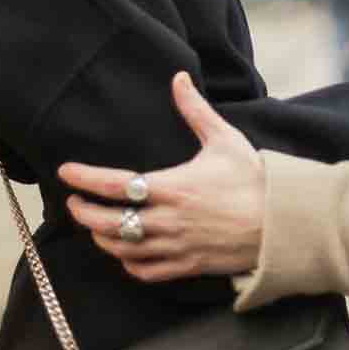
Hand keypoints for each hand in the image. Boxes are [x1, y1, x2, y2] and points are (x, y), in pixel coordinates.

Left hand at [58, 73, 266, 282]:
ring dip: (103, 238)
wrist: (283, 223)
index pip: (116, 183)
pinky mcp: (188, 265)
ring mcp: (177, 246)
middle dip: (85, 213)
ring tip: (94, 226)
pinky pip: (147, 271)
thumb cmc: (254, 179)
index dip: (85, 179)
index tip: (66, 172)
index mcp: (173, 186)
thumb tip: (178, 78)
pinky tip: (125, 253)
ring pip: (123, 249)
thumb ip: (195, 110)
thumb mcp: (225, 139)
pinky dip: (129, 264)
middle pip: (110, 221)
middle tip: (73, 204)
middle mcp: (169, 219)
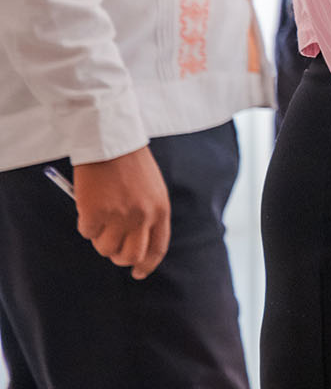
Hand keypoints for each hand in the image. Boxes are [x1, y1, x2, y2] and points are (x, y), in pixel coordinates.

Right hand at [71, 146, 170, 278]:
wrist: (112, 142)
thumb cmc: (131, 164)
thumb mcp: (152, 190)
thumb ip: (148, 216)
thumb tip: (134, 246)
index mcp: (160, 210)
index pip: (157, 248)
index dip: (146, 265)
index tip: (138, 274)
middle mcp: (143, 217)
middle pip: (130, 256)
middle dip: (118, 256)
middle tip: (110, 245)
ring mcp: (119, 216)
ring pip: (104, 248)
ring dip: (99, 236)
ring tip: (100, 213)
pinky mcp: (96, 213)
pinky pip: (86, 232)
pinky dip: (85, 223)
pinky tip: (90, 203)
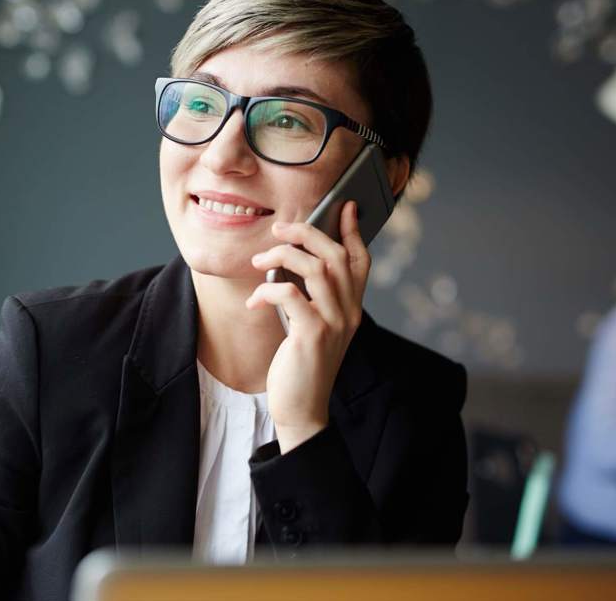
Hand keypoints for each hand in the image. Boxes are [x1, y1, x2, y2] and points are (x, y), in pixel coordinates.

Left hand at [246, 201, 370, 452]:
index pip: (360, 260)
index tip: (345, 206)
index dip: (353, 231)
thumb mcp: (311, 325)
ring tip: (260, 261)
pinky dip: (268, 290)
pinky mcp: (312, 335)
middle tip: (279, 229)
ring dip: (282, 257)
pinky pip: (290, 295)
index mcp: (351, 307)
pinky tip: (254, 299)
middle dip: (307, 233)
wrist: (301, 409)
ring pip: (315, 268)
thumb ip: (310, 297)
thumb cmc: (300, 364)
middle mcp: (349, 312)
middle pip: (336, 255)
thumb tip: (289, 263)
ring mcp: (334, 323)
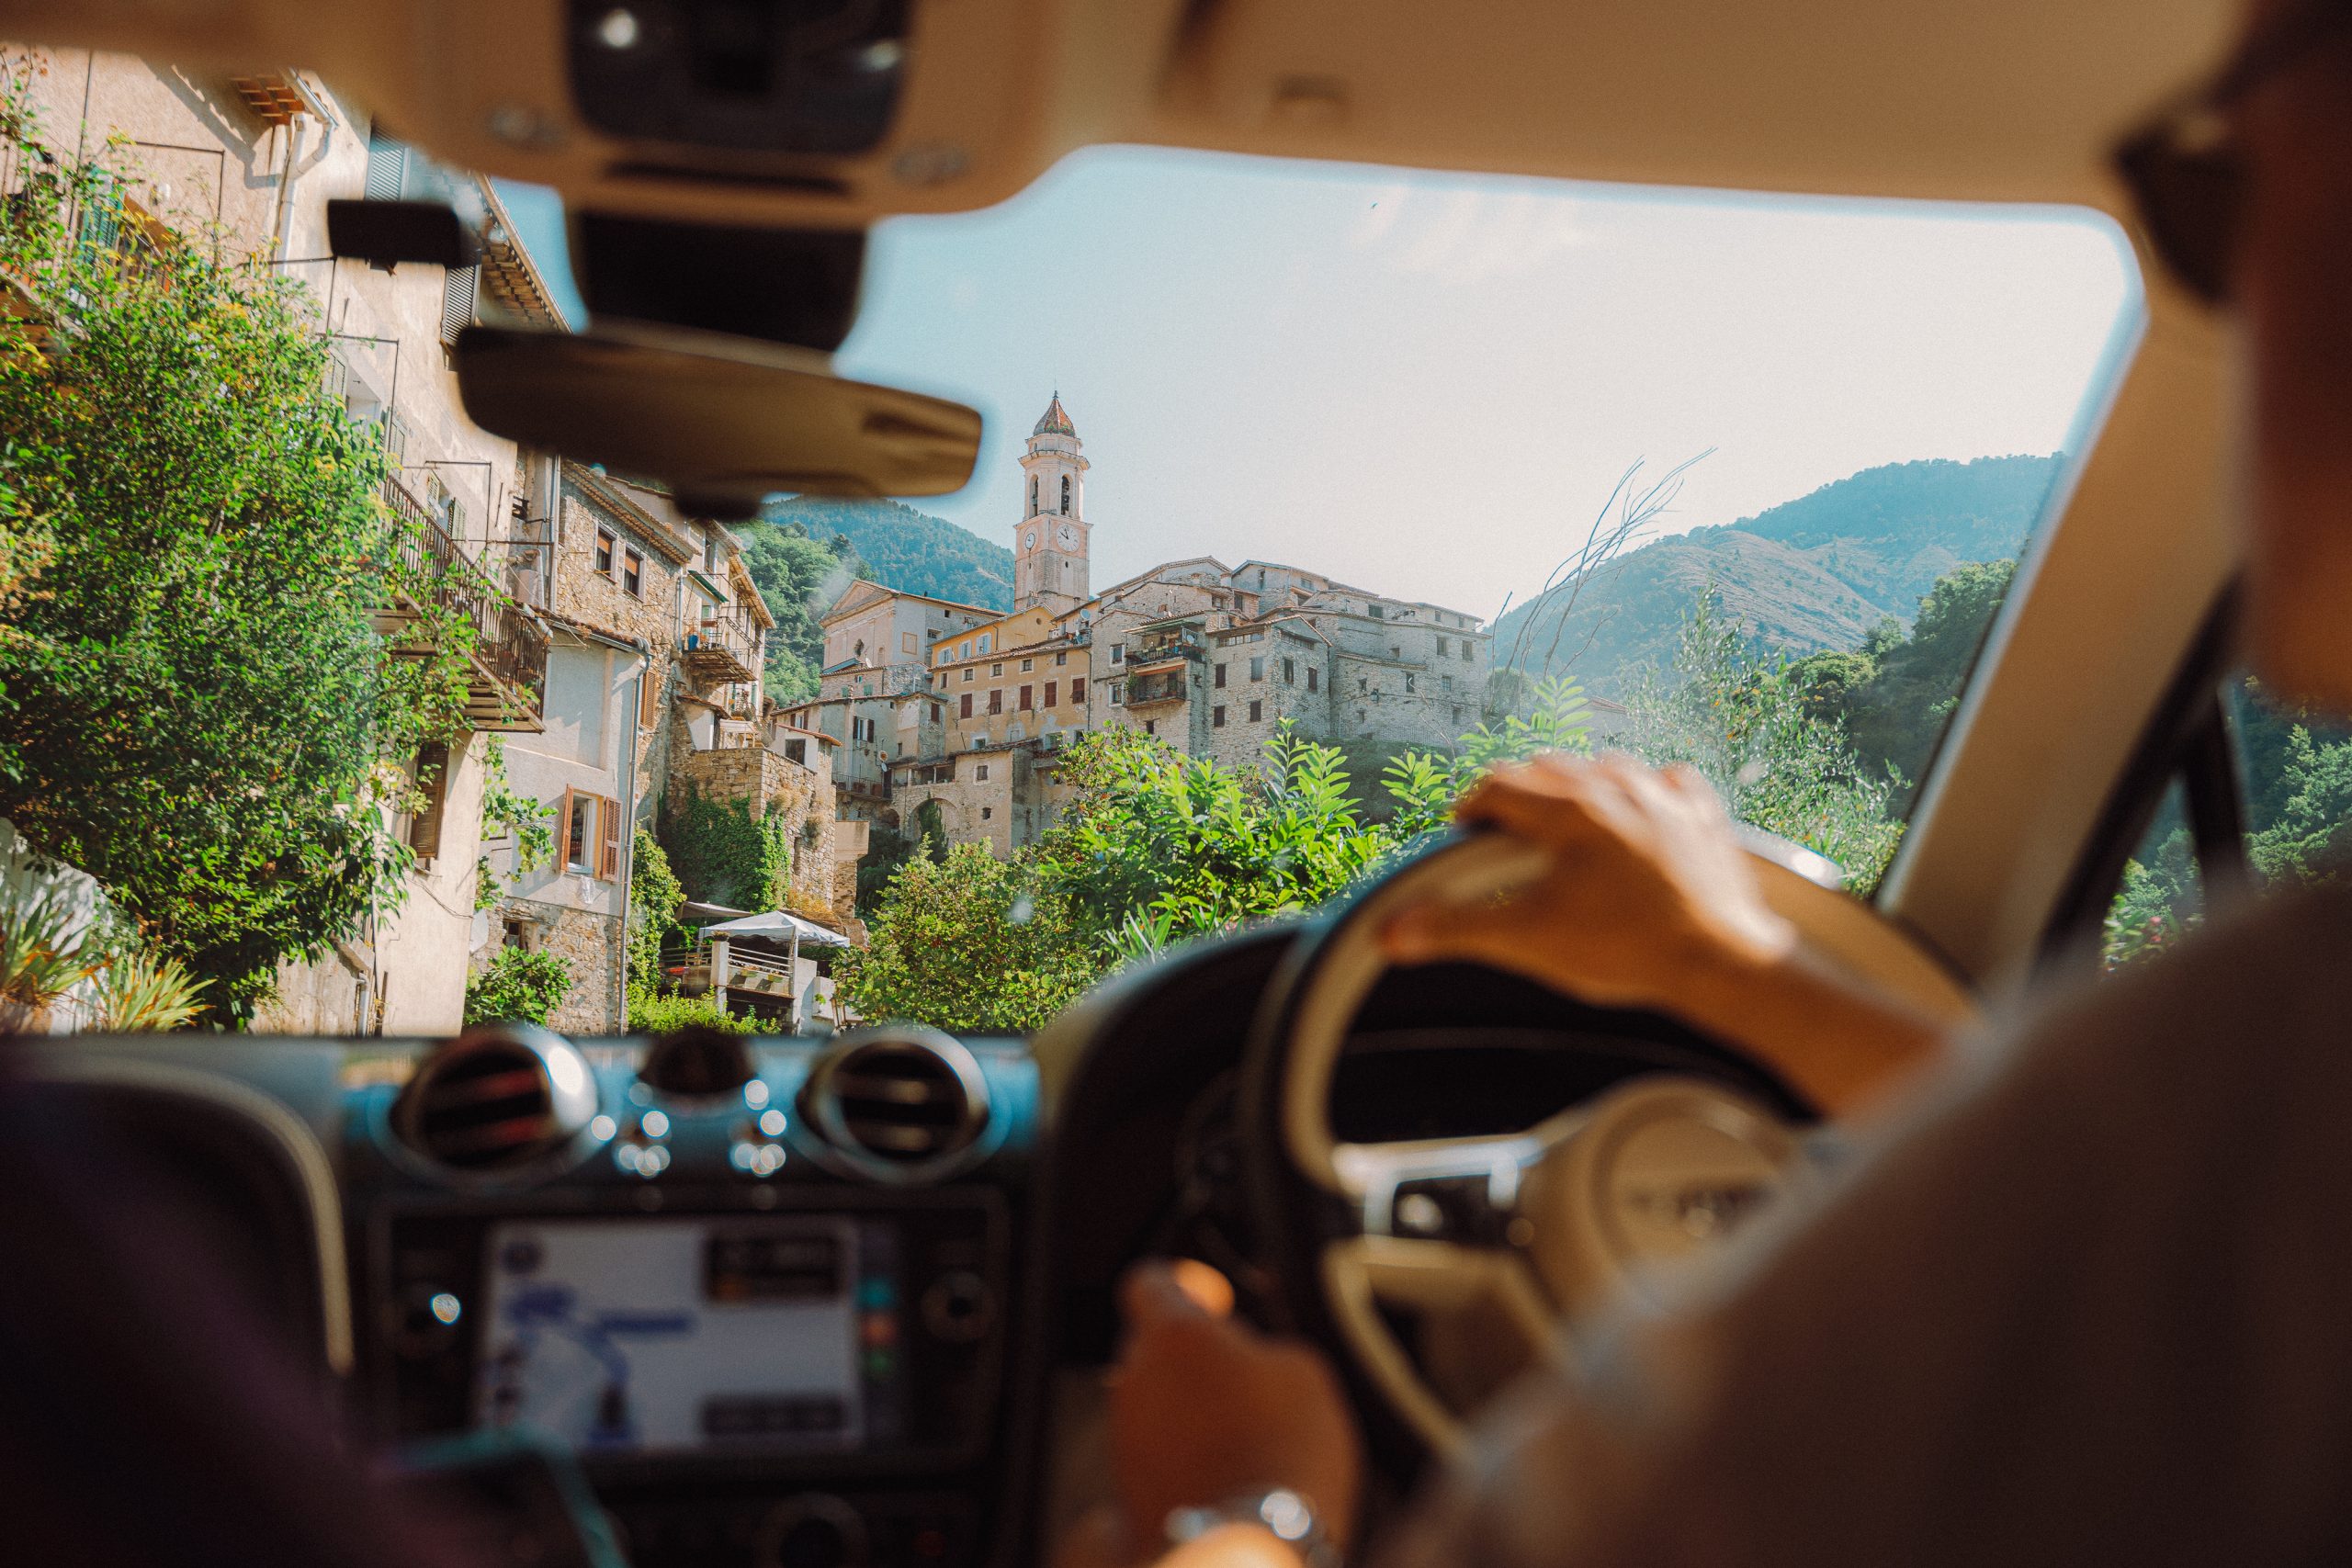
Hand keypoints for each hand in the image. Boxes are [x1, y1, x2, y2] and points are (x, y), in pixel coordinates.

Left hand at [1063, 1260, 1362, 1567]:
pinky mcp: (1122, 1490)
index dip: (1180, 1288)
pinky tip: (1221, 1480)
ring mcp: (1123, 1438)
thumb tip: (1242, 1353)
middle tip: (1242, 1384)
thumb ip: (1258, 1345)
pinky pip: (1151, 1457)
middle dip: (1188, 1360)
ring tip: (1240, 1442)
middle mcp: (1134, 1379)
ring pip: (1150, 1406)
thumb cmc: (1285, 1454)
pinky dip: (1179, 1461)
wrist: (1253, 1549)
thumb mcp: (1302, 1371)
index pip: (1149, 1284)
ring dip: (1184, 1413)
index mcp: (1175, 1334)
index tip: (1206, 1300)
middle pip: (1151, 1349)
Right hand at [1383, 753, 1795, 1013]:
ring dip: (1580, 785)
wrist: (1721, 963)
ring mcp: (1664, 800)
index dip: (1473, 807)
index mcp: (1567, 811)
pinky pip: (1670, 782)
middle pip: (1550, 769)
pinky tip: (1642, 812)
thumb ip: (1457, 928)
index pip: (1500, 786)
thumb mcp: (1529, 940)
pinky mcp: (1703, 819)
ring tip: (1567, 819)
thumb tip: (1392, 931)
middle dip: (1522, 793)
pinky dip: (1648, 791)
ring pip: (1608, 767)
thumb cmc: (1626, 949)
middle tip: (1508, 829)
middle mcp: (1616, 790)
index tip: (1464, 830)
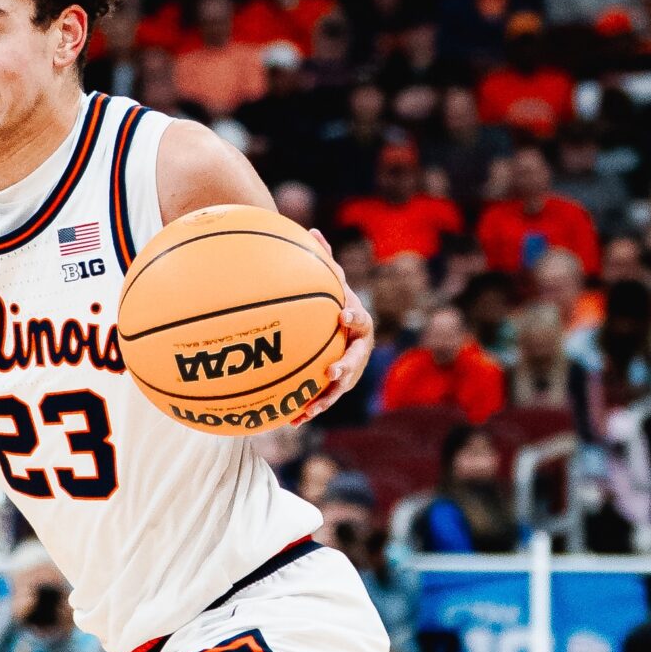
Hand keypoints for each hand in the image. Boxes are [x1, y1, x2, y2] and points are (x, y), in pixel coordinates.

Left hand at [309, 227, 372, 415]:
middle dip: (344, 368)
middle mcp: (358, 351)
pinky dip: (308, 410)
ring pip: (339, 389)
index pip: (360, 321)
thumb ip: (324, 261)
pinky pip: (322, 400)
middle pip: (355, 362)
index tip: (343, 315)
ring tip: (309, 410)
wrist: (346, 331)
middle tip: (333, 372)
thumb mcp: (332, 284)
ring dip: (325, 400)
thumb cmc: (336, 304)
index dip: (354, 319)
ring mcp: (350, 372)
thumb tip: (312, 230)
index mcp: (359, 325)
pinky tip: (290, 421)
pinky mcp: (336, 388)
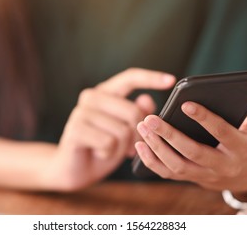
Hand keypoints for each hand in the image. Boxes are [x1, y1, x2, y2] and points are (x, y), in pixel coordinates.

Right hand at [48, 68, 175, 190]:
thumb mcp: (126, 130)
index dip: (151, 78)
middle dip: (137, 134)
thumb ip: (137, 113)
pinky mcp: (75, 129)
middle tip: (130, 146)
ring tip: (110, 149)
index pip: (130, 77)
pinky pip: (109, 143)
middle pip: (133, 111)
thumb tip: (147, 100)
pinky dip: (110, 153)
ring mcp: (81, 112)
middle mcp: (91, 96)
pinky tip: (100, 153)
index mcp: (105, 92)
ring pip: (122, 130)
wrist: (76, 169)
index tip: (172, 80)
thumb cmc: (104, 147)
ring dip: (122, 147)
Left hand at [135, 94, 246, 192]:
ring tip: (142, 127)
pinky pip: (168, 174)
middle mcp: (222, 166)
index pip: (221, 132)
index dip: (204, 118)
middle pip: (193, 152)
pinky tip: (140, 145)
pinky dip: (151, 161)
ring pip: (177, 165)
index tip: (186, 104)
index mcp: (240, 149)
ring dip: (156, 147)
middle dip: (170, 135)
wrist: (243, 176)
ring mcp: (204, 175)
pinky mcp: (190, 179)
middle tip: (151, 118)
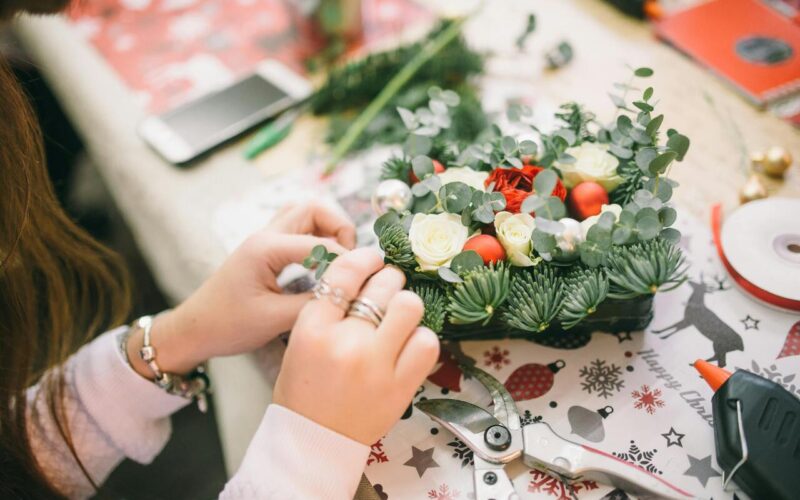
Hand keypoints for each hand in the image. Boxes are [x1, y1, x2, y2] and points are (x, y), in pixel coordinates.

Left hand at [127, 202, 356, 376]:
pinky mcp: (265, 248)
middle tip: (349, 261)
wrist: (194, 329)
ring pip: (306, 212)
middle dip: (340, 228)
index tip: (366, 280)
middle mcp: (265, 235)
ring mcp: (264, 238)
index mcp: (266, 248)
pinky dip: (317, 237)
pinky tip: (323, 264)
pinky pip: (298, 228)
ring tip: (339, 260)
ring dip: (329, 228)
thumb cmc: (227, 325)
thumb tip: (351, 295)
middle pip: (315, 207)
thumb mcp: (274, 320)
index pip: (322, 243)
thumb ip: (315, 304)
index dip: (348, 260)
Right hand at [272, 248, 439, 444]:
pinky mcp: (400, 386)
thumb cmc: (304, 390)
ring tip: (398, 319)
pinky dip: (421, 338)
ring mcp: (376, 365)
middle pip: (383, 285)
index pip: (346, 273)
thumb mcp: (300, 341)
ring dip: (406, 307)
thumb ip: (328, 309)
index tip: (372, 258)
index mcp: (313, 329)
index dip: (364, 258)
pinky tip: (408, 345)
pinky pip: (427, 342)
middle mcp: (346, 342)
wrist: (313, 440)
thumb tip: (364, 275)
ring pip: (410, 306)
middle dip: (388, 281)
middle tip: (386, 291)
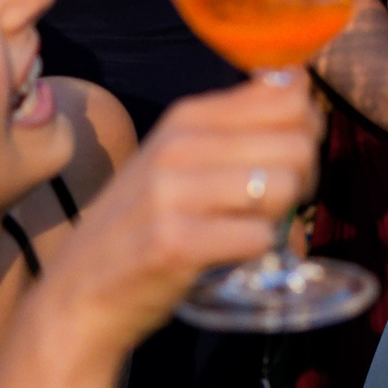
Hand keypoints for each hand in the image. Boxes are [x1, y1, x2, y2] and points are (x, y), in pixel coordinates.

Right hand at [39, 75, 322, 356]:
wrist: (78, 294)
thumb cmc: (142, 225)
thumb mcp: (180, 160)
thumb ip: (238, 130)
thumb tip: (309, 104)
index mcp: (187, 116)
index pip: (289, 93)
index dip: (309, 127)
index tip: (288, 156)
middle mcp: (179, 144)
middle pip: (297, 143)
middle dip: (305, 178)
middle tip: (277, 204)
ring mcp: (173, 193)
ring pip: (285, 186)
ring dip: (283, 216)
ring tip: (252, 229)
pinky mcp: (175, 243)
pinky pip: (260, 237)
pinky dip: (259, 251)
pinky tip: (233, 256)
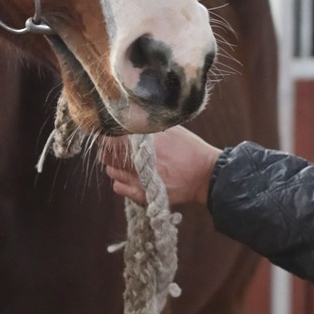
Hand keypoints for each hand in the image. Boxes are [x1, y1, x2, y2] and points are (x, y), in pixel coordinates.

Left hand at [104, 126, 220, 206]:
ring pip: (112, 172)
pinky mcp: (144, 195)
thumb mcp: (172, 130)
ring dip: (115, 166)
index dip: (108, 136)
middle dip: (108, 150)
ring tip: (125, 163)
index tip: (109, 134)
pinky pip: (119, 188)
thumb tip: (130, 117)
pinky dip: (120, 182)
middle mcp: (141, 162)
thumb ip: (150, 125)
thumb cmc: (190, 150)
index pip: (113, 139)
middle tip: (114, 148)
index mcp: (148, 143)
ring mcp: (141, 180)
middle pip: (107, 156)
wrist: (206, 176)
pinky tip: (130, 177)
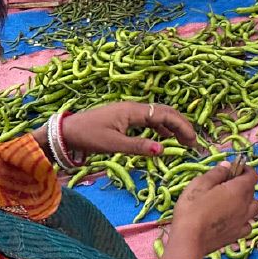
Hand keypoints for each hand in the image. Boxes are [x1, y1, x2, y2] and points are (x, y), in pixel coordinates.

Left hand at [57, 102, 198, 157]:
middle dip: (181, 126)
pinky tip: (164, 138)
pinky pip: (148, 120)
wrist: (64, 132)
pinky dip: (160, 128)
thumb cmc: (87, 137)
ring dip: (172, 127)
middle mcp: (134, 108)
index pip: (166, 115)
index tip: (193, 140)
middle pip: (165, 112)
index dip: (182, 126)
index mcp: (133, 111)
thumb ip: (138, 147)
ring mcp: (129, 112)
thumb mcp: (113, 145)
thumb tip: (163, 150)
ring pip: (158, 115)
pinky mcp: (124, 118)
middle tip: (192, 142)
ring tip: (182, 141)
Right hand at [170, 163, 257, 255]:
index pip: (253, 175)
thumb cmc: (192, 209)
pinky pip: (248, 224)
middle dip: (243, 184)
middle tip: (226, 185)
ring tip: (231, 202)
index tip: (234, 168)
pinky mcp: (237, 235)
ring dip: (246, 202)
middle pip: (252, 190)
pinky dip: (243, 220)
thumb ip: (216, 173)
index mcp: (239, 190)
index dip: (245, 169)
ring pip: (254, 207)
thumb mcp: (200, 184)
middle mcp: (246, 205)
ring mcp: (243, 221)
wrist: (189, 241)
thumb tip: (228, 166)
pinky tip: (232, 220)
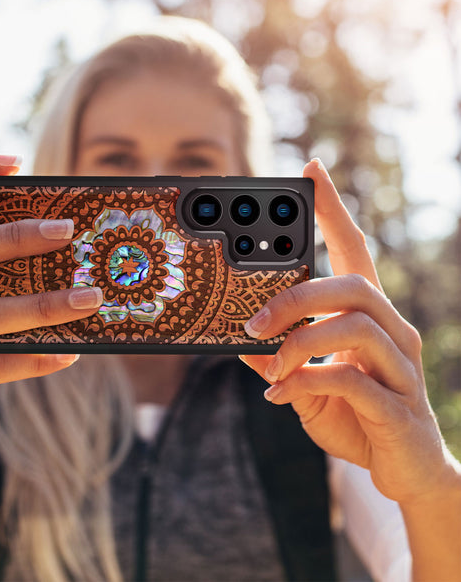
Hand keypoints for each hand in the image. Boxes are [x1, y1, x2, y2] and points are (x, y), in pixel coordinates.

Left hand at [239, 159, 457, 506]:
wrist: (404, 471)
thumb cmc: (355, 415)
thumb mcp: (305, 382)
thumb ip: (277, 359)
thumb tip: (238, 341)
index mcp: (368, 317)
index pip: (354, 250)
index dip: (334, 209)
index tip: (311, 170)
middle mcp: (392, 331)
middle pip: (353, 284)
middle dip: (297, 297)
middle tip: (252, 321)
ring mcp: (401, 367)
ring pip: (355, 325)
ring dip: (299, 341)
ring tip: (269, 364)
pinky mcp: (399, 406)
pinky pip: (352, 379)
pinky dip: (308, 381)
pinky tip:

• • • • •

# [EXERCISE BRIEF]
Only the lines above from the one with "index dip: (108, 136)" to the one with "pinky tip: (232, 220)" should be printed, both included and exactly as written; no picture belongs in the copy.

# [SOLUTION BELOW]
index dip: (108, 136)
middle dip: (108, 150)
ring tip: (125, 163)
index tip: (109, 134)
pinky pip: (119, 188)
thumb tip: (130, 117)
pinky dip: (120, 182)
middle mcp: (141, 162)
thumb ip: (150, 125)
thumb cmc: (190, 150)
index pip: (113, 139)
middle tip: (114, 148)
index mcp: (148, 143)
ring mcp: (141, 180)
middle pip: (107, 156)
wrist: (206, 176)
pinky tip: (130, 177)
Hand keypoints for each hand in the image. Boxes are [x1, y1, x2, y2] and points are (x, y), in pixel coordinates.

Left hand at [57, 102, 198, 157]:
middle dip: (181, 126)
pinky tip: (164, 138)
pinky pip: (148, 120)
wrist: (64, 132)
pinky dip: (160, 128)
thumb cmc: (87, 137)
ring dip: (172, 127)
middle mcp: (134, 108)
index pip: (166, 115)
index tip: (193, 140)
middle pip: (165, 112)
index dip: (182, 126)
index mcp: (133, 111)
thumb ip: (138, 147)
ring mcp: (129, 112)
thumb mcp: (113, 145)
thumb tip: (163, 150)
ring pip: (158, 115)
pinky mcp: (124, 118)
middle tip: (192, 142)
ring tip: (182, 141)
Right hand at [170, 163, 257, 255]:
index pip: (253, 175)
thumb cmc: (192, 209)
pinky pip: (248, 224)
middle dip: (243, 184)
middle tip: (226, 185)
ring tip: (231, 202)
index tip: (234, 168)
pinky mcp: (237, 235)
ring dip: (246, 202)
middle pip: (252, 190)
pinky dip: (243, 220)
thumb ip: (216, 173)
index mcp: (239, 190)
index dip: (245, 169)
ring pip: (254, 207)
thumb mcp: (200, 184)
middle mcp: (246, 205)
ring mcp: (243, 221)
wrist: (189, 241)
thumb tip: (228, 166)
pinky tip: (232, 220)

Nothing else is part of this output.